Milano, crollo nelle classifiche. Tutta colpa del Covid?
Dodici mesi fa, quando Milano si era confermata, per il secondo anno consecutivo, prima nella classifica italiana della qualità della vita, erano squillate le trombe e le trombette, erano rullati i tamburi e i tamburelli. Il sindaco Giuseppe Sala si era detto “soddisfatto e fiero”, intestandosi di fatto il merito dell’ottimo risultato. Intendiamoci: le classifiche dipendono da come sono raccolti i punteggi, dai criteri con cui sono organizzate le valutazioni; ma restano comunque un’indicazione che può essere utile per capire la realtà.
La classifica in questione è quella realizzata ogni anno dal Sole 24 ore, che nel 2018 e nel 2019 aveva decretato Milano migliore città d’Italia per qualità della vita. Quest’anno, la stessa classifica, realizzata con gli stessi criteri, ci dice che il capoluogo lombardo è precipitato al dodicesimo posto. Giù dal podio. Fuori anche dalla top ten. Reazioni? Trombe e tamburi silenziosi, sindaco taciturno. Un anno fa il giornalismo ciarliero, la politica d’asporto e gli intellettuali da compagnia erano tutti un cinguettare di dichiarazioni soddisfatte e felici. Oggi: tutti zitti. Eppure giornalismo, politica e intelligenza dovrebbero servire a capire, più che le vittorie, le crisi e le sconfitte.

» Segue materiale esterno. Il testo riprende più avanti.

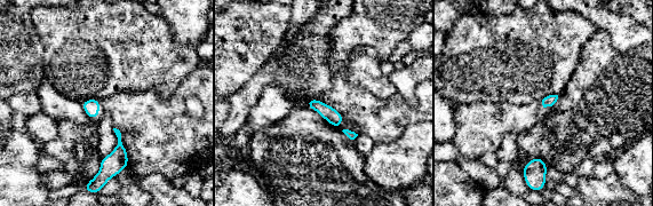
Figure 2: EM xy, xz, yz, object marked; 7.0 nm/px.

Non siamo felici per questo crollo: Milano è una città che si ama quando è grigia e dolorante, ancor più di quando è luminosa e scintillante. Ma fa male vedere le sue luci spente, i locali chiusi, tante attività ferme, le code che si allungano fuori dalle mense per i poveri. Che cosa è successo? La pandemia ha spento per mesi la città. Le sirene delle autoambulanze hanno sostituito la musica dei locali. La prima ondata del virus ci ha lasciato silenziosi e attoniti; la seconda ci ha trovato ancora impreparati e ha fatto più danni della prima, più contagi, più morti. Il Pil pro capite – la ricchezza media prodotta da ciascun milanese – è crollato. Si è ridotto lo spazio abitativo medio a disposizione, diventato 51 metri quadrati per famiglia. È aumentata la cassa integrazione. E Milano è diventata la capitale dell’area più colpita d’Europa dal virus.

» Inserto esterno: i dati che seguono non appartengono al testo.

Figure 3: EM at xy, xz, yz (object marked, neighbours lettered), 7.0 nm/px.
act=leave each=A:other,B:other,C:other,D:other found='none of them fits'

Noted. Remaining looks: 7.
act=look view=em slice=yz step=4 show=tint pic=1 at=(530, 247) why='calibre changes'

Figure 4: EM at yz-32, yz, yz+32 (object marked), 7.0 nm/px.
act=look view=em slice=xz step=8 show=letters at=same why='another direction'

Ancora peggio è andata nell’altra classifica delle città italiane, quella compilata, come ogni anno, da Italia Oggi. Ha introdotto questa volta tre indicatori per rilevare l’incidenza della pandemia nella qualità della vita, i contagi registrati, l’aumento della mortalità: ed ecco Milano finire addirittura al quarantacinquesimo posto. Sedici gradini più giù del risultato dello scorso anno.

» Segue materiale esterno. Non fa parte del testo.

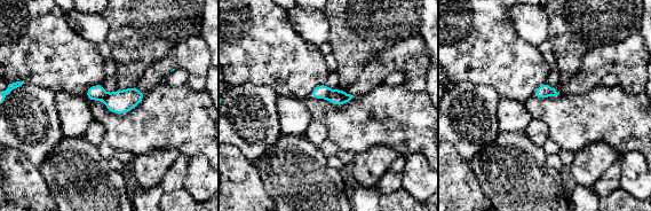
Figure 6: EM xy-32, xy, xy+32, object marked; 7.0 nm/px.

Non ci può consolare l’argomento: è tutta colpa del virus. Il virus c’è (purtroppo) anche nelle altre 11 (o 44) città che quest’anno hanno superato Milano. Dobbiamo capire che cosa è successo, perché tanta retorica dell’eccellenza si sia dimostrata così fragile, perché il place to be magnificato dalla politica si sia rivelato così friabile. Se il crollo è stato davvero così clamoroso, significa che i successi esibiti erano incerti, che la spocchia della metropoli cool nascondeva già i segni della fragilità.
Milano aveva nel suo corpo un virus che si era sviluppato silenziosamente molto prima dell’arrivo del Covid-19: il virus della disuguaglianza. Il lunapark del successo esibiva le sue luci colorate, intanto però i ricchi diventavano sempre più ricchi, i poveri sempre più poveri. Poi è arrivato il Covid, e il gioco di specchi non ha retto più. Il sindaco, nel momento glorioso della riconferma di Milano capitale del buon vivere, un anno fa, aveva dichiarato: “Dopo la gioia, viene il dovere, quindi c’è da lavorare affinché i benefici si allarghino a più parte della cittadinanza. Sto parlando di maggiore equità sociale e sono consapevole che ciò si intreccia con la differenza della qualità di vita fra centro e periferie. Stiamo lavorando su tutti i quartieri della città, per cambiare radicalmente le cose”. Obiettivo mancato. Oggi Milano deve ripartire: meno retorica, meno marketing politico, più fatti.